Sie bezogen bedrohlich nahe bei ihr Stellung, sie roch Rotkopfs Atem, er roch nach Fleisch wie der eines Hundes. Aus der Nähe war Blondies Haut noch schlimmer, mit Löchern und Narben überzogen wie ein unfruchtbarer Mond.
»Bist du Reggie Chases Schwester Billy?«, fragte Blondie.
»Wessen Schwester?«, fragte Reggie und runzelte unschuldig die Stirn. Als wüsste sie es nicht, als wäre sie nicht die arme Reggie Chase, Schwester des pfiffigen Gannefs. (Als wäre sie nicht alle unerwünschten Mädchen, die Florences, die Esthers, die Cecilia Jupes.)
»Die Schwester des kleinen Scheißkerls Reggie Chase«, sagte Rotkopf ungeduldig. Sadie begann auf seinen Tonfall hin zu knurren, und die beiden Männer schienen den Hund erst jetzt zu bemerken, sehr spät angesichts seiner Größe, doch andererseits sahen sie auch nicht aus, als hätten sie vorn in der Reihe gestanden, als die Gehirne ausgegeben worden waren.
Rotkopf trat einen Schritt zurück.
»Sie ist ein ausgebildeter Kampfhund«, sagte Reggie voller Hoffnung. Sadie knurrte wieder.

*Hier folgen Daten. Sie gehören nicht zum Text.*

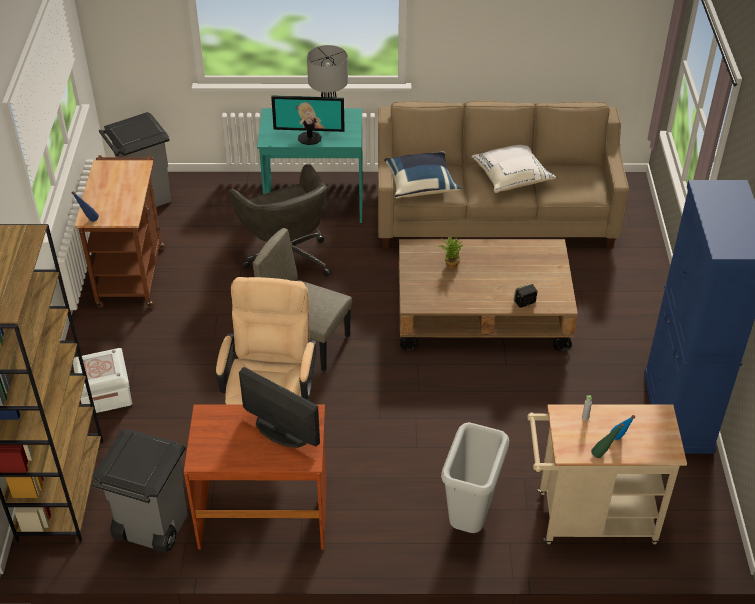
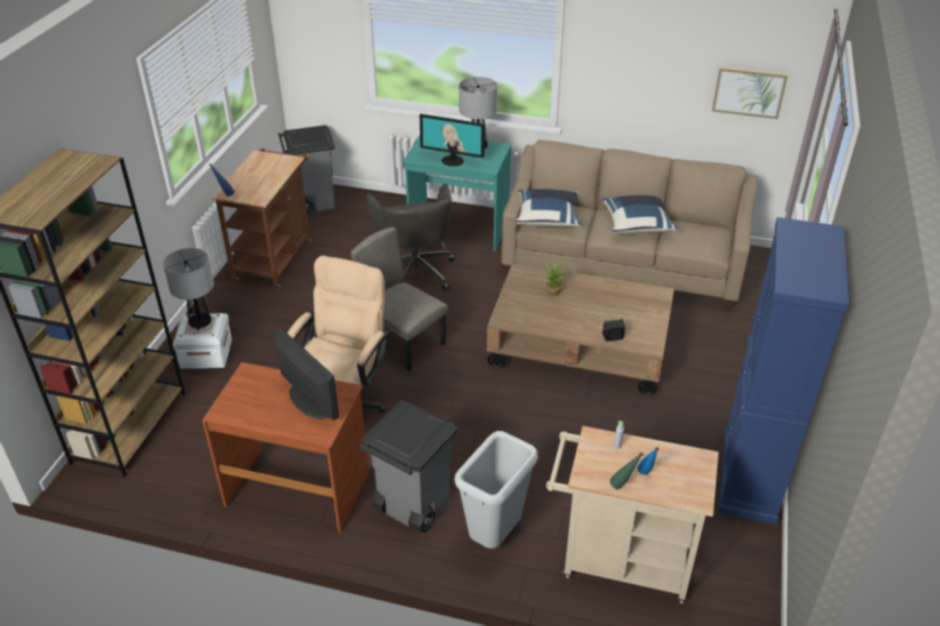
camera: 15 degrees right, 5 degrees down
(98, 364) = (200, 323): none -> table lamp
(150, 527) = (191, 478): grey trash can -> grey trash can (411, 506)
(511, 177) = (637, 225): white pillow -> blue pillow
(600, 27) = (749, 92): none -> picture

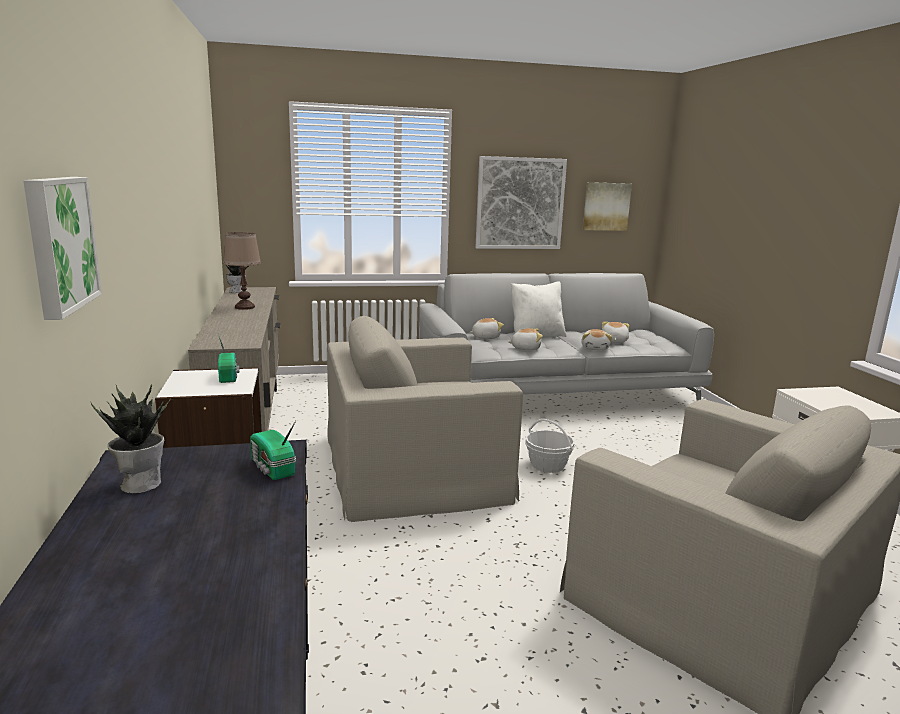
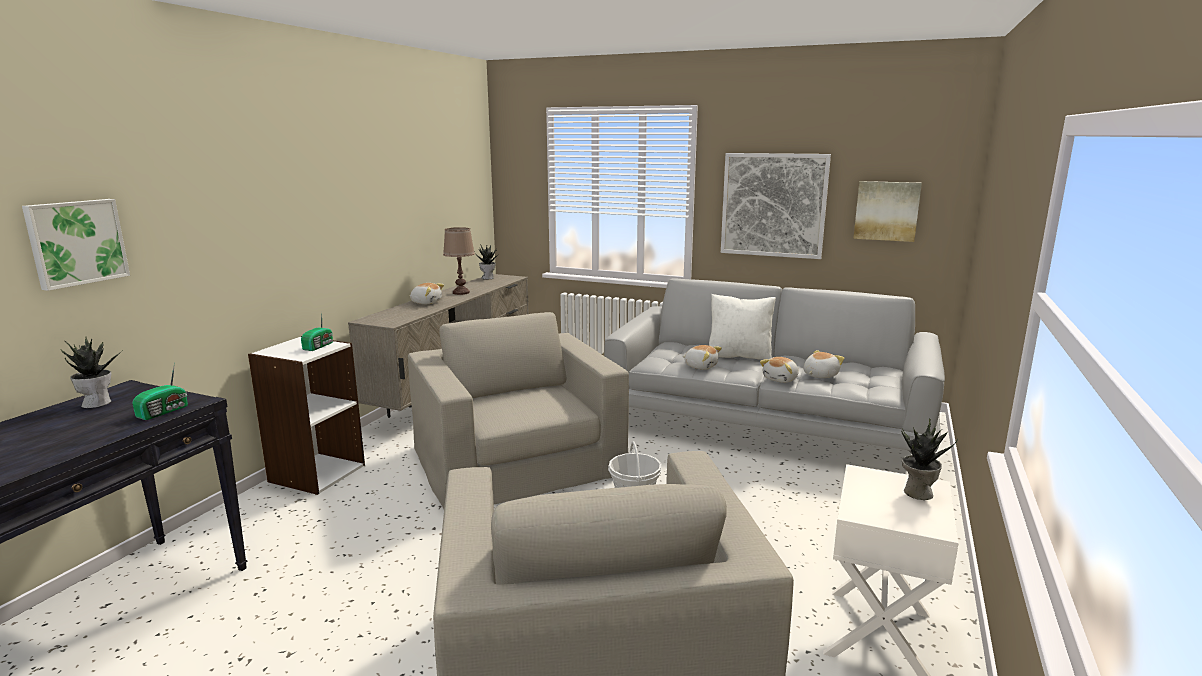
camera: 35 degrees right, 0 degrees up
(272, 468) = (164, 411): radio -> radio turned 150 degrees counterclockwise
(413, 466) = (517, 459): beige armchair -> beige armchair turned 45 degrees clockwise
(485, 337) = (682, 349): plush toy -> plush toy (426, 302)
(840, 396) = (916, 492): none -> potted plant

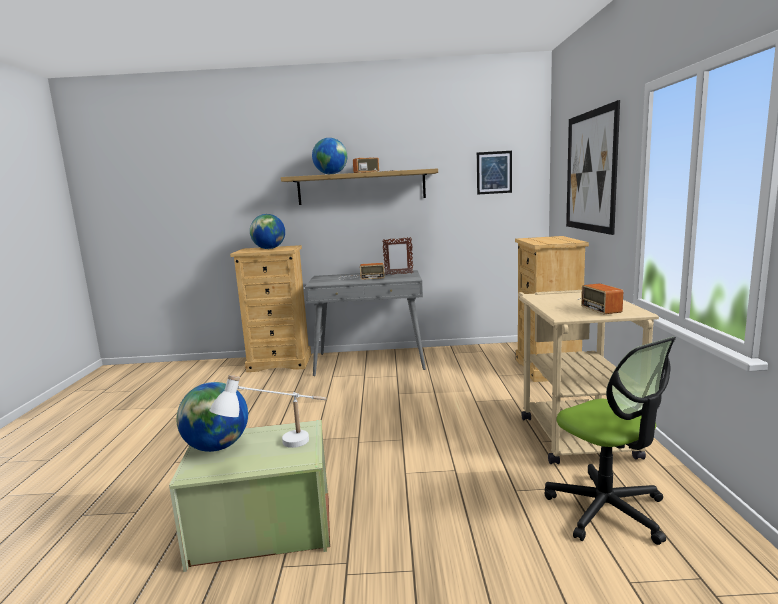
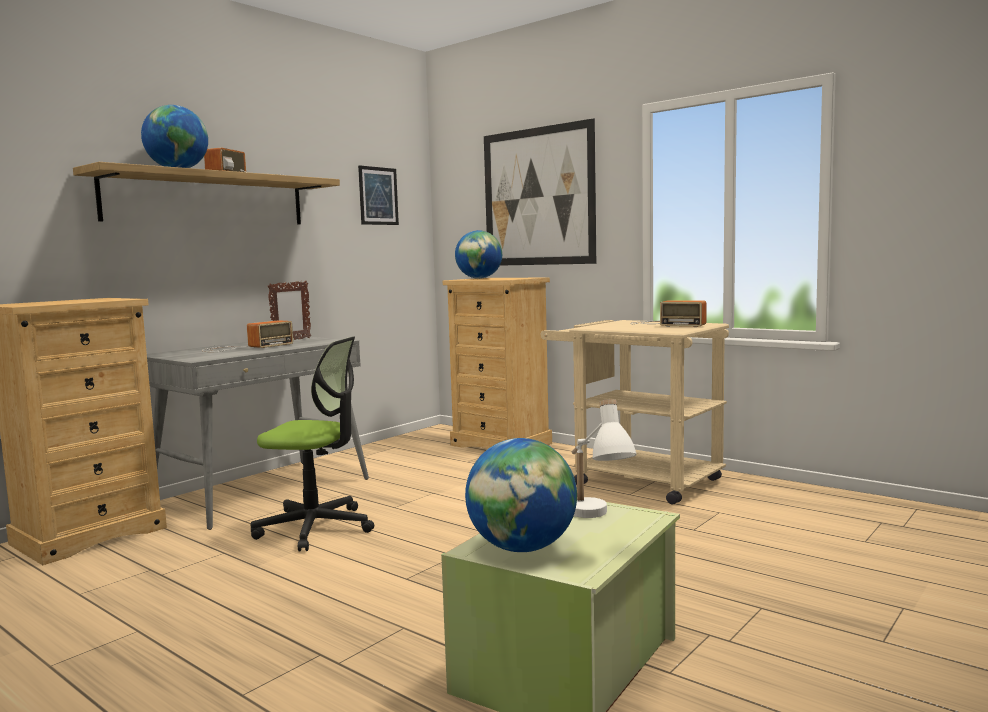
camera: 50 degrees left, 5 degrees down
(269, 249) = (70, 301): globe -> globe (479, 278)
(606, 510) = (768, 514): office chair -> office chair (315, 528)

Blondie trat einen Schritt zurück.
»Richte deinem Bruder was aus«, sagte Rotkopf. »Sag der kleinen Fotze, wenn er die Ware nicht rausrückt, wenn er nicht zurückgibt, was ihm nicht gehört, dann –« Er fuhr sich mit der Handkante über den Hals. Die beiden hatten ein Faible dafür, Waffen pantomimisch darzustellen.
Sadie begann, auf eine Weise zu bellen, die auch Reggie beunruhigend fand, und Blondie und Rotkopf zogen sich in ihren Wagen zurück. Rotkopf kurbelte das Fenster herunter und sagte, »Gib ihm das«, und warf ihr etwas zu. Ein weiterer Loeb, diesmal ein roter, die Aeneis, Erster Gesang. Das Buch flog mit flatternden Seiten durch die Luft und traf Reggie voll am Backenknochen, bevor es auf den Boden fiel und aufgeschlagen liegen blieb.
Sie hob es auf. Wieder ein ordentlich herausgeschnittenes Loch in der Mitte. Sie fuhr mit dem Finger über den Rand des kleinen Papiersargs. Versteckte jemand Geheimnisse in Ms MacDonalds Klassikerausgaben? In allen? Oder nur in denen, die sie für das Abitur brauchte? Das ausgeschnittene Loch war das Werk von jemandem, der geschickt mit den Fingern war. Jemandem, der eine Zukunft als Tischler gehabt hätte, stattdessen aber Dealer geworden war und an Straßenecken herumhing, bleich und verschlagen. Er war in der Hierarchie aufgestiegen, aber Billy wusste nicht, was Loyalität war. Er war jemand, der von der Hand, die ihn fütterte, stahl und das Gestohlene in geheimen kleinen Fächern versteckte.
Reggie wollte nicht weinen, aber sie war so müde und so jung, und ihr Gesicht schmerzte, wo das Buch es getroffen hatte, und die Welt war voller großer Männer, die andere mit dem Tod bedrohten. Nette kleine Frau, süßes kleines Baby.
Wohin ging eine Person, wenn sie ganz allein auf der Welt war und nirgendwo mehr hinkonnte?